In 1986, she made the difficult decision to leave Gombe.
First, she later said, she had to go see the chimps for herself in the labs.
"One of the most awful things I've ever had to do is go into the labs," she told PEOPLE.
"I don't know why they let me in actually but they did. And then the way I approached it, wasn't to reprimand them, it wasn't to tell them they were bad people," she said.
Seeing the animals "in 5 foot-by-5 foot cages with steel bars all around just alone" and dealing with "people those in white coats coming to inject them or do something nasty to them," she said, "just shattered me."
With the help of other groups and Francis Collins, then the director of the U.S. National Institutes of Health, the chimps in NIH studies were moved to sanctuaries.
In 2013, Collins and the NIH retired more than 300 of the chimps it was using for research, keeping 50 in reserve.
Two years later, Collins and the NIH announced that it was ending its chimpanzee research program and would retire the 50 chimps that had been held in reserve.
"This decision was made after a special task force investigated all research protocols and found none of the research was beneficial to human health," Goodall said at the time.
But, she told PEOPLE, "It makes me sad that it took so long. There was so much suffering involved. But very grateful to Francis Collins for making that decision."
Furthering Her Legacy
In 1977, Goodall founded the Jane Goodall Institute and, in 1991, started a Roots & Shoots program to encourage young people to protect the environment.

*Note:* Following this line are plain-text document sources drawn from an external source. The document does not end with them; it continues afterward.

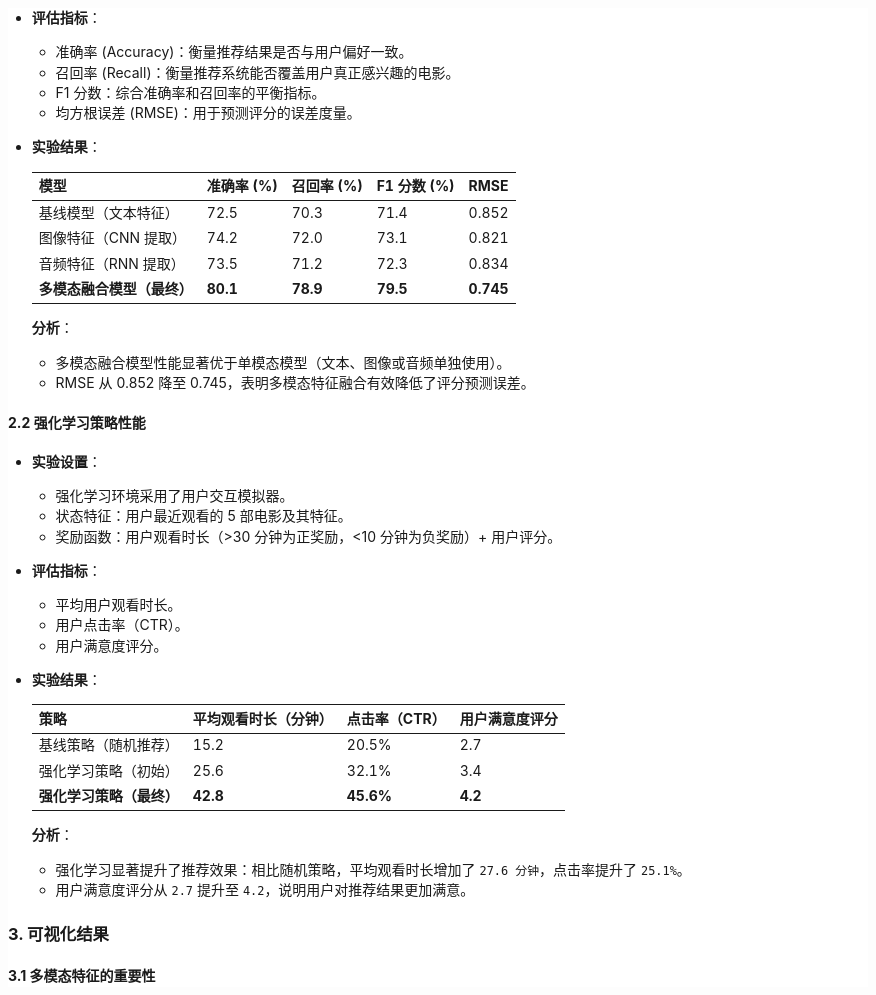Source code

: - **评估指标**：

  - 准确率 (Accuracy)：衡量推荐结果是否与用户偏好一致。
  - 召回率 (Recall)：衡量推荐系统能否覆盖用户真正感兴趣的电影。
  - F1 分数：综合准确率和召回率的平衡指标。
  - 均方根误差 (RMSE)：用于预测评分的误差度量。

- **实验结果**：

  | 模型                       | 准确率 (%) | 召回率 (%) | F1 分数 (%) | RMSE      |
  | -------------------------- | ---------- | ---------- | ----------- | --------- |
  | 基线模型（文本特征）       | 72.5       | 70.3       | 71.4        | 0.852     |
  | 图像特征（CNN 提取）       | 74.2       | 72.0       | 73.1        | 0.821     |
  | 音频特征（RNN 提取）       | 73.5       | 71.2       | 72.3        | 0.834     |
  | **多模态融合模型（最终）** | **80.1**   | **78.9**   | **79.5**    | **0.745** |

  **分析**：

  - 多模态融合模型性能显著优于单模态模型（文本、图像或音频单独使用）。
  - RMSE 从 0.852 降至 0.745，表明多模态特征融合有效降低了评分预测误差。

#### **2.2 强化学习策略性能**

- **实验设置**：

  - 强化学习环境采用了用户交互模拟器。
  - 状态特征：用户最近观看的 5 部电影及其特征。
  - 奖励函数：用户观看时长（>30 分钟为正奖励，<10 分钟为负奖励）+ 用户评分。

- **评估指标**：

  - 平均用户观看时长。
  - 用户点击率（CTR）。
  - 用户满意度评分。

- **实验结果**：

  | 策略                     | 平均观看时长（分钟） | 点击率（CTR） | 用户满意度评分 |
  | ------------------------ | -------------------- | ------------- | -------------- |
  | 基线策略（随机推荐）     | 15.2                 | 20.5%         | 2.7            |
  | 强化学习策略（初始）     | 25.6                 | 32.1%         | 3.4            |
  | **强化学习策略（最终）** | **42.8**             | **45.6%**     | **4.2**        |

  **分析**：

  - 强化学习显著提升了推荐效果：相比随机策略，平均观看时长增加了 `27.6 分钟`，点击率提升了 `25.1%`。
  - 用户满意度评分从 `2.7` 提升至 `4.2`，说明用户对推荐结果更加满意。

### **3. 可视化结果**

#### **3.1 多模态特征的重要性**
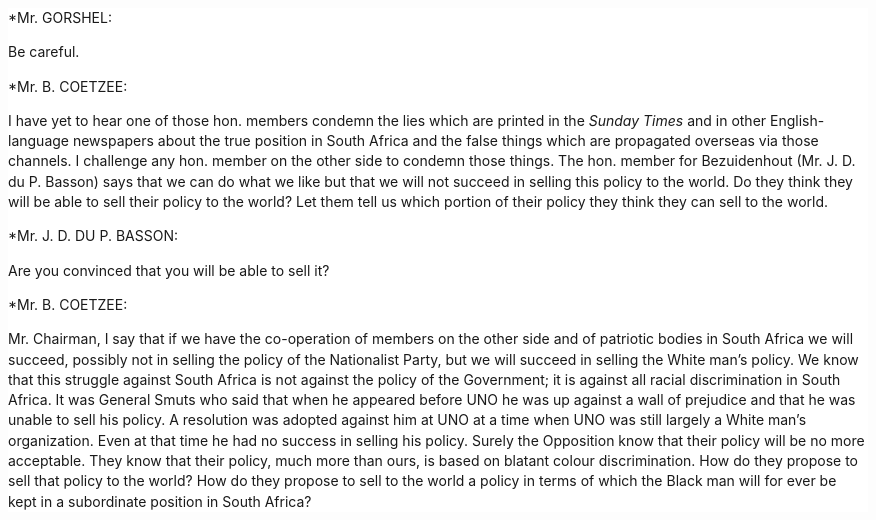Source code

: </speech>

<speech by="#gorshel">

<from>*Mr. <person refersTo="hansard_za">GORSHEL</person>:</from>

<p>Be careful.</p>

</speech>

<speech by="#coetzee">

<from>*Mr. <person refersTo="hansard_za">B. COETZEE</person>:</from>

<p>I have yet to hear one of those hon. members condemn the lies which are printed in the <i>Sunday Times</i> and in other English-language newspapers about the true position in South Africa and the false things which are propagated overseas via those channels. I challenge any hon. member on the other side to condemn those things. The hon. member for Bezuidenhout (Mr. J. D. du P. Basson) says that we can do what we like but that we will not succeed in selling this policy to the world. Do they think they will be able to sell their policy to the world? Let them tell us which portion of their policy they think they can sell to the world.</p>

</speech>

<speech by="#basson">

<from>*Mr. <person refersTo="hansard_za">J. D. DU P. BASSON</person>:</from>

<p>Are you convinced that you will be able to sell it?</p>

</speech>

<speech by="#coetzee">

<from>*Mr. <person refersTo="hansard_za">B. COETZEE</person>:</from>

<p>Mr. Chairman, I say that if we have the co-operation of members on the other side and of patriotic bodies in South Africa we will succeed, possibly not in selling the policy of the Nationalist Party, but we will succeed in selling the White man&#x2019;s policy. We know that this struggle against South Africa is not against the policy of the Government; it is against all racial discrimination in South Africa. It was General Smuts who said that when he appeared before UNO he was up against a wall of prejudice and that he was unable to sell his policy. A resolution was adopted against him at UNO at a time when UNO was still largely a White man&#x2019;s organization. Even at that time he had no success in selling his policy. Surely the Opposition know that their policy will be no more acceptable. They know that their policy, much more than ours, is based on blatant colour discrimination. How do they propose to sell that policy to the world? How do they propose to sell to the world a policy in terms of which the Black man will for ever be kept in a subordinate position in South Africa?</p>
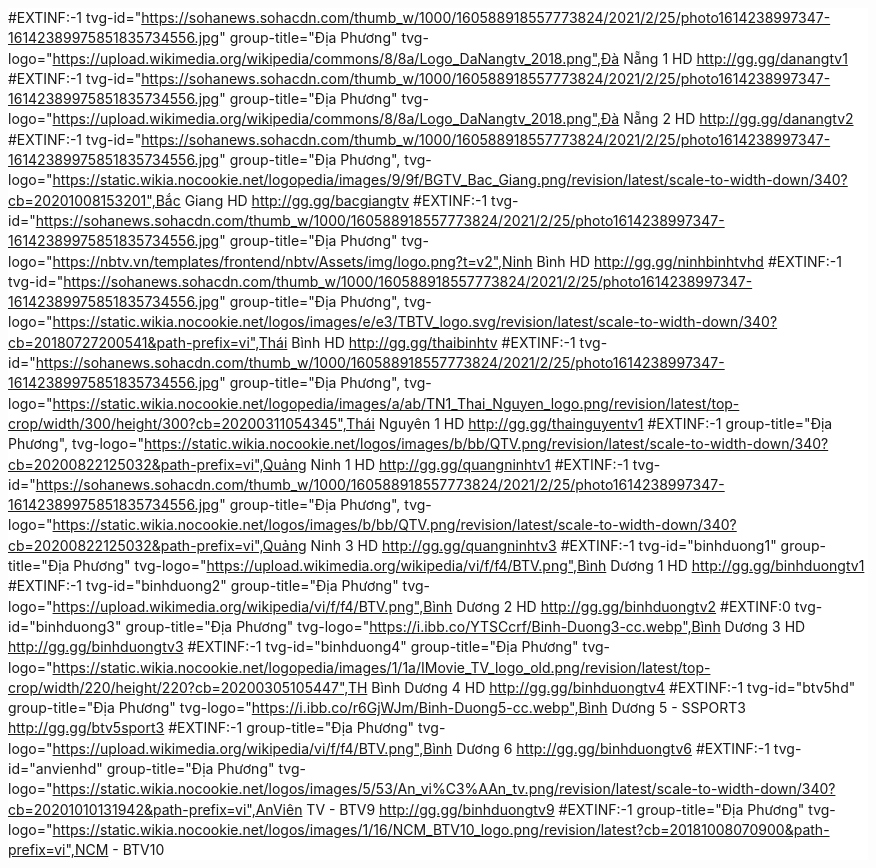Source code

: #EXTINF:-1 tvg-id="https://sohanews.sohacdn.com/thumb_w/1000/160588918557773824/2021/2/25/photo1614238997347-16142389975851835734556.jpg" group-title="Địa Phương" tvg-logo="https://upload.wikimedia.org/wikipedia/commons/8/8a/Logo_DaNangtv_2018.png",Đà Nẵng 1 HD
http://gg.gg/danangtv1
#EXTINF:-1 tvg-id="https://sohanews.sohacdn.com/thumb_w/1000/160588918557773824/2021/2/25/photo1614238997347-16142389975851835734556.jpg" group-title="Địa Phương" tvg-logo="https://upload.wikimedia.org/wikipedia/commons/8/8a/Logo_DaNangtv_2018.png",Đà Nẵng 2 HD
http://gg.gg/danangtv2
#EXTINF:-1 tvg-id="https://sohanews.sohacdn.com/thumb_w/1000/160588918557773824/2021/2/25/photo1614238997347-16142389975851835734556.jpg" group-title="Địa Phương", tvg-logo="https://static.wikia.nocookie.net/logopedia/images/9/9f/BGTV_Bac_Giang.png/revision/latest/scale-to-width-down/340?cb=20201008153201",Bắc Giang HD
http://gg.gg/bacgiangtv
#EXTINF:-1 tvg-id="https://sohanews.sohacdn.com/thumb_w/1000/160588918557773824/2021/2/25/photo1614238997347-16142389975851835734556.jpg" group-title="Địa Phương" tvg-logo="https://nbtv.vn/templates/frontend/nbtv/Assets/img/logo.png?t=v2",Ninh Bình HD
http://gg.gg/ninhbinhtvhd
#EXTINF:-1 tvg-id="https://sohanews.sohacdn.com/thumb_w/1000/160588918557773824/2021/2/25/photo1614238997347-16142389975851835734556.jpg" group-title="Địa Phương", tvg-logo="https://static.wikia.nocookie.net/logos/images/e/e3/TBTV_logo.svg/revision/latest/scale-to-width-down/340?cb=20180727200541&path-prefix=vi",Thái Bình HD
http://gg.gg/thaibinhtv
#EXTINF:-1 tvg-id="https://sohanews.sohacdn.com/thumb_w/1000/160588918557773824/2021/2/25/photo1614238997347-16142389975851835734556.jpg" group-title="Địa Phương", tvg-logo="https://static.wikia.nocookie.net/logopedia/images/a/ab/TN1_Thai_Nguyen_logo.png/revision/latest/top-crop/width/300/height/300?cb=20200311054345",Thái Nguyên 1 HD
http://gg.gg/thainguyentv1
#EXTINF:-1 group-title="Địa Phương", tvg-logo="https://static.wikia.nocookie.net/logos/images/b/bb/QTV.png/revision/latest/scale-to-width-down/340?cb=20200822125032&path-prefix=vi",Quảng Ninh 1 HD
http://gg.gg/quangninhtv1
#EXTINF:-1 tvg-id="https://sohanews.sohacdn.com/thumb_w/1000/160588918557773824/2021/2/25/photo1614238997347-16142389975851835734556.jpg" group-title="Địa Phương", tvg-logo="https://static.wikia.nocookie.net/logos/images/b/bb/QTV.png/revision/latest/scale-to-width-down/340?cb=20200822125032&path-prefix=vi",Quảng Ninh 3 HD
http://gg.gg/quangninhtv3
#EXTINF:-1 tvg-id="binhduong1" group-title="Địa Phương" tvg-logo="https://upload.wikimedia.org/wikipedia/vi/f/f4/BTV.png",Bình Dương 1 HD
http://gg.gg/binhduongtv1
#EXTINF:-1 tvg-id="binhduong2" group-title="Địa Phương" tvg-logo="https://upload.wikimedia.org/wikipedia/vi/f/f4/BTV.png",Bình Dương 2 HD
http://gg.gg/binhduongtv2
#EXTINF:0 tvg-id="binhduong3" group-title="Địa Phương" tvg-logo="https://i.ibb.co/YTSCcrf/Binh-Duong3-cc.webp",Bình Dương 3 HD
http://gg.gg/binhduongtv3
#EXTINF:-1 tvg-id="binhduong4" group-title="Địa Phương" tvg-logo="https://static.wikia.nocookie.net/logopedia/images/1/1a/IMovie_TV_logo_old.png/revision/latest/top-crop/width/220/height/220?cb=20200305105447",TH Bình Dương 4 HD
http://gg.gg/binhduongtv4
#EXTINF:-1 tvg-id="btv5hd" group-title="Địa Phương" tvg-logo="https://i.ibb.co/r6GjWJm/Binh-Duong5-cc.webp",Bình Dương 5 - SSPORT3
http://gg.gg/btv5sport3
#EXTINF:-1 group-title="Địa Phương" tvg-logo="https://upload.wikimedia.org/wikipedia/vi/f/f4/BTV.png",Bình Dương 6
http://gg.gg/binhduongtv6
#EXTINF:-1 tvg-id="anvienhd" group-title="Địa Phương" tvg-logo="https://static.wikia.nocookie.net/logos/images/5/53/An_vi%C3%AAn_tv.png/revision/latest/scale-to-width-down/340?cb=20201010131942&path-prefix=vi",AnViên TV - BTV9
http://gg.gg/binhduongtv9
#EXTINF:-1 group-title="Địa Phương" tvg-logo="https://static.wikia.nocookie.net/logos/images/1/16/NCM_BTV10_logo.png/revision/latest?cb=20181008070900&path-prefix=vi",NCM - BTV10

"They are the hope for the future," she said in 2022.
For decades Goodall was one of the world's most outspoken protectors of the planet, urging immediate action in the face of the worsening climate crisis.
She also wrote more than a dozen books, including The Book of Hope: A Survival Guide for Trying Times in 2021.
"I’m not afraid of death. Just the dying part; it depends what you die of," she told Maria Shriver a decade ago. "I don’t now what happens when we die. I just feel there’s something else. To me, death is kind of an adventure
She remained, until the end, resolute. Until she died she "traveled the world nearly 300 days a year," according to her institute.
"Around the world, people are waking up, and they're ready for change," told PEOPLE in 2020. "I have hope, but only if we [work] together. We still have a window of time."